The phone calls, Callister says, took place within the span of a month. In both cases, it was the insurance company that brought up assisted suicide.

According to him:

[I]n both cases, the insurance medical director said to me, ‘Brian, we’re not going to cover that procedure or the transfer, but would you consider assisted suicide?’…

It was estimated that [the patients’] chance for cure — cure, not just adding time — of about 50 percent in one case and 70 percent in the other case.

It is inevitable that health insurance companies, which operate for a profit, will want to save money. And money can be saved by refusing expensive treatment and covering the much, much cheaper cost of suicide.

Case Number #2: Treatment Denied, Assisted Suicide Suggested

A chronically ill mother of four, who was classified as terminally ill but still had time left to live, was told by her insurance company that they would no longer cover her pain medication, her chemotherapy, or her oxygen.

In distress, she asked them what she could do.
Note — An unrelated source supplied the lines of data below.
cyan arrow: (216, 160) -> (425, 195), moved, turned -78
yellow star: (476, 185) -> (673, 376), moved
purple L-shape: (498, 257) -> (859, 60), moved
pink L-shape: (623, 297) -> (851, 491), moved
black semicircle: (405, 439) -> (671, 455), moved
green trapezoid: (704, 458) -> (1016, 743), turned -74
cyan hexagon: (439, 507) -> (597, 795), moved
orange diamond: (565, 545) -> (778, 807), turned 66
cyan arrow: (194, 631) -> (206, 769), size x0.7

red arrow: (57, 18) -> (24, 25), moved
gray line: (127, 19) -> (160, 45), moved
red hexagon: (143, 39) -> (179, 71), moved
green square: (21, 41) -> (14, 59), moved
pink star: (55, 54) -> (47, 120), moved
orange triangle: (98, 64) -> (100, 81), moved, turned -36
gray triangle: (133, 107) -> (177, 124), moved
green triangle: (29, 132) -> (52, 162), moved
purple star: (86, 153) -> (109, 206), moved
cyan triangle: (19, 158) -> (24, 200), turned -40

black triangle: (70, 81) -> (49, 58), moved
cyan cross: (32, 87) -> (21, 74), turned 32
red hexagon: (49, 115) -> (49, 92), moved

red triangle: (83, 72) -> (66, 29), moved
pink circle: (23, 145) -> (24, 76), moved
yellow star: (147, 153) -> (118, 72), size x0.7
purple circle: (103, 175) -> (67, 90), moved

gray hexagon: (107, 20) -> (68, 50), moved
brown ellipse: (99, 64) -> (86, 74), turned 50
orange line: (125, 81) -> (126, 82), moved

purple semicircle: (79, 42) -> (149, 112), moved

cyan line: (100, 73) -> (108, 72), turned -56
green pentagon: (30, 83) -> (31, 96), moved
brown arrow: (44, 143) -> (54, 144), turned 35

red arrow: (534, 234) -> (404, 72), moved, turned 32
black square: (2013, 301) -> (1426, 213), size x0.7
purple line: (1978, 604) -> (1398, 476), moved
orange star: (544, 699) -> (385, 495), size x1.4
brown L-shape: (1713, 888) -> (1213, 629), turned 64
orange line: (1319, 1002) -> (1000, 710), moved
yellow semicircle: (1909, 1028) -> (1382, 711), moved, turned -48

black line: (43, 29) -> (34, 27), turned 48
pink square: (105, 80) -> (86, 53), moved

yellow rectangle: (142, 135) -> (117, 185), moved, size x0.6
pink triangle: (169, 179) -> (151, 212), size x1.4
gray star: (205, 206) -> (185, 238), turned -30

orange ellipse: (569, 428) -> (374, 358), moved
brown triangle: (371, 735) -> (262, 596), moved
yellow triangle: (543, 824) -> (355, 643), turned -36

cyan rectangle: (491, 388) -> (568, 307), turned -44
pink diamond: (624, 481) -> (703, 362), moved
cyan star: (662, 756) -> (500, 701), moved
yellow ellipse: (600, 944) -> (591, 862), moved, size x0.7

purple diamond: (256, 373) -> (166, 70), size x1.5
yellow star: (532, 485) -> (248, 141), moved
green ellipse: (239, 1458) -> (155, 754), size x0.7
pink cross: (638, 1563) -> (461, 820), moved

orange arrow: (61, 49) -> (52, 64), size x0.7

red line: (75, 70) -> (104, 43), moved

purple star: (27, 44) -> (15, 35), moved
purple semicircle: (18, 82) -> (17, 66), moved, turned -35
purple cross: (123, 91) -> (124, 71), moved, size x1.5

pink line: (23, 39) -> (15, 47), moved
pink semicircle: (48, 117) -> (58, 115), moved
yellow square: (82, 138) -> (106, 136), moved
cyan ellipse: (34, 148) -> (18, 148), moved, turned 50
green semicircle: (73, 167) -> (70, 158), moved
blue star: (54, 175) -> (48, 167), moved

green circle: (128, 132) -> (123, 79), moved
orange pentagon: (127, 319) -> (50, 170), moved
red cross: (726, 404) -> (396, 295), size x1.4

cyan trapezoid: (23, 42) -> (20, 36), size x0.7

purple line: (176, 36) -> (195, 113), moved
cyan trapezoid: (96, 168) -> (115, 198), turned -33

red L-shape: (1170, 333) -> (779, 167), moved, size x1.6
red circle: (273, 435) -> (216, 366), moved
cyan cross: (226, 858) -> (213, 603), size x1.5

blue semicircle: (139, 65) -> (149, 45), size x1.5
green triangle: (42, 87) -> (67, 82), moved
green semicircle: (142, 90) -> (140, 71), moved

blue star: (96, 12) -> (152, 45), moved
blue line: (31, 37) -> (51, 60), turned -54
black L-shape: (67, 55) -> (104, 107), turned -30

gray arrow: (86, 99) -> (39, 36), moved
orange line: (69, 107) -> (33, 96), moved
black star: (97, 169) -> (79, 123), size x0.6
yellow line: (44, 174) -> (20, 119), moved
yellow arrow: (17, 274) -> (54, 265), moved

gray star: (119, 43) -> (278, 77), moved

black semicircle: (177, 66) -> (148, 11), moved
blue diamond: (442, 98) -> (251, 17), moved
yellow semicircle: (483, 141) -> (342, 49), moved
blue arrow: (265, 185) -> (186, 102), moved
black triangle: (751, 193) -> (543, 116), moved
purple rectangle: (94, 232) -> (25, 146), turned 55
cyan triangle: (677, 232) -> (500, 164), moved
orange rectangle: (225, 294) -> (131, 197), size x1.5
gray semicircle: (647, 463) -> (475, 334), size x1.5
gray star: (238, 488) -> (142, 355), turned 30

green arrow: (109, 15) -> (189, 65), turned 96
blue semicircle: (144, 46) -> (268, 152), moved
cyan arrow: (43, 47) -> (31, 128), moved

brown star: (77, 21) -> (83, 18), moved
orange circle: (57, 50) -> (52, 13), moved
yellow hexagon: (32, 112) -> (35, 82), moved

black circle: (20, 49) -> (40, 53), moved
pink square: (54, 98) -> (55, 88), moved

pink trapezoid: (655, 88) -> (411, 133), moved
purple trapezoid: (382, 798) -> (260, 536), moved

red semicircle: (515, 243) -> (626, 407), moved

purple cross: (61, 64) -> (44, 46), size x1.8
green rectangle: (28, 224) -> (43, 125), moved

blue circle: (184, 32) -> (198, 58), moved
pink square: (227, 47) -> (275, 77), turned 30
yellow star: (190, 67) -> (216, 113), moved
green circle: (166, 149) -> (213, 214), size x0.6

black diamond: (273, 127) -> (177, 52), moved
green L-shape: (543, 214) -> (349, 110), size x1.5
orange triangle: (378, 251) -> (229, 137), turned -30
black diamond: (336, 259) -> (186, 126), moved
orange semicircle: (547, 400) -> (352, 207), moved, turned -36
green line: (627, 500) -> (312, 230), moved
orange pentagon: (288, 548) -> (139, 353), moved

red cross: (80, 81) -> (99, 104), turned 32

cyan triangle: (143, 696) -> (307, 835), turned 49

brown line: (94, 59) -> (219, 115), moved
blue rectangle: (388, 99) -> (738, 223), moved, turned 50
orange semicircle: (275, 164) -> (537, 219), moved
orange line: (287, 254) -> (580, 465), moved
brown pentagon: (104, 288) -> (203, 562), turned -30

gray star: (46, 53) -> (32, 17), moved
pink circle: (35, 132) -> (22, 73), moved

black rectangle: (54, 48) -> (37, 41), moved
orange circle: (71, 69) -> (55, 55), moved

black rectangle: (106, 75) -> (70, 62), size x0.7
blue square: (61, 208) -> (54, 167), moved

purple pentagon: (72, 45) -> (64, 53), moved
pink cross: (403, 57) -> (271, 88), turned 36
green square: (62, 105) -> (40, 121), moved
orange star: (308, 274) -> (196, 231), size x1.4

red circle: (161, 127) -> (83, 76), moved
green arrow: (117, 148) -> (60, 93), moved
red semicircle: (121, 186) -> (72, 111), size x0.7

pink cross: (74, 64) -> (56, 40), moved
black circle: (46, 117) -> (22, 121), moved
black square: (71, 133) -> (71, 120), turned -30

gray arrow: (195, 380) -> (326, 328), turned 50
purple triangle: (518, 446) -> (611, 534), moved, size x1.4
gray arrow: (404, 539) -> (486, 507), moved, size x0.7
They responded that they couldn’t tell her what to do. But they told her they would cover suicide pills for a copay of $1.20. She says:

I can’t — can’t describe what it feels like when someone tells you that they’re no longer going to pay for drugs that will extend your life significantly, that’ll give me more time with my kids, and my family, and all these adventures we haven’t gone on yet.

But for a buck I can go ahead and make it stop if I kill myself…. 

Without money, without jobs, without these things, there’s absolutely no way I could have any kind of comfort care treated. My only option would be to suffer with no medication, or to pay a dollar, with my kids around me, and watch me give up.

And I do understand that that’s what some people want. There is so much fear…

There are really painful days, and it gets scary. But those days also make the good days great.

When I can wake up and I’m able to do things, I’m able to experience so much more with my family and friends. That’s because I know what tomorrow might bring.

And that’s something that I wouldn’t wish on anybody, but it’s also something that I’m very thankful for. It, ah, it changes how you look at everything.

To rob a person of pain medication and force them to live in agony unless they “choose” suicide is a truly evil act. But this situation is a reality for people in this woman’s situation.

Fortunately, she was able to go into a hospice program and at least get pain treatment.

These are just two examples of what is likely happening all over the country. With the high costs of medical care and our profit-driven medical system, is there any way assisted suicide could not be coercive?

The Risk of Expanding Assisted Suicide

What would happen if assisted suicide were expanded to disabled, non-terminally ill people in the US, the way it is in Canada?

People with chronic illnesses are expensive to keep alive. I’m currently on Medicaid through Social Security disability. My medications alone, without which I would die, cost about $12,200 a month —  over $144,000 a year. This doesn’t count doctor’s visits, diagnostic tests, and periodic hospital stays.

Calculate that amount over time (I could potentially live another 20-30 years), and you can see how my death, by whatever means, would save our government an awful lot of money.

Because of insanely high healthcare costs in this country, this is the case for most chronically ill and disabled people.

Disabled people also need expensive accessibility projects and products, as well as services to help them live independently in the community and participate as equal members of society.

The reduction of government spending and healthcare costs could be a motive for encouraging the assisted suicides of those who are a financial burden. Or, in the case of those with private insurance, saving for-profit insurance companies money.

It is naïve to think that insurance companies and the government can’t make that connection.

Any one of us can suffer a life-threatening or terminal disease. We would all want medical care that would allow us to have a chance of recovery or, if recovery isn’t possible, medical care that will make our final days as comfortable as possible.

In states where assisted suicide is legal, we may be denied this.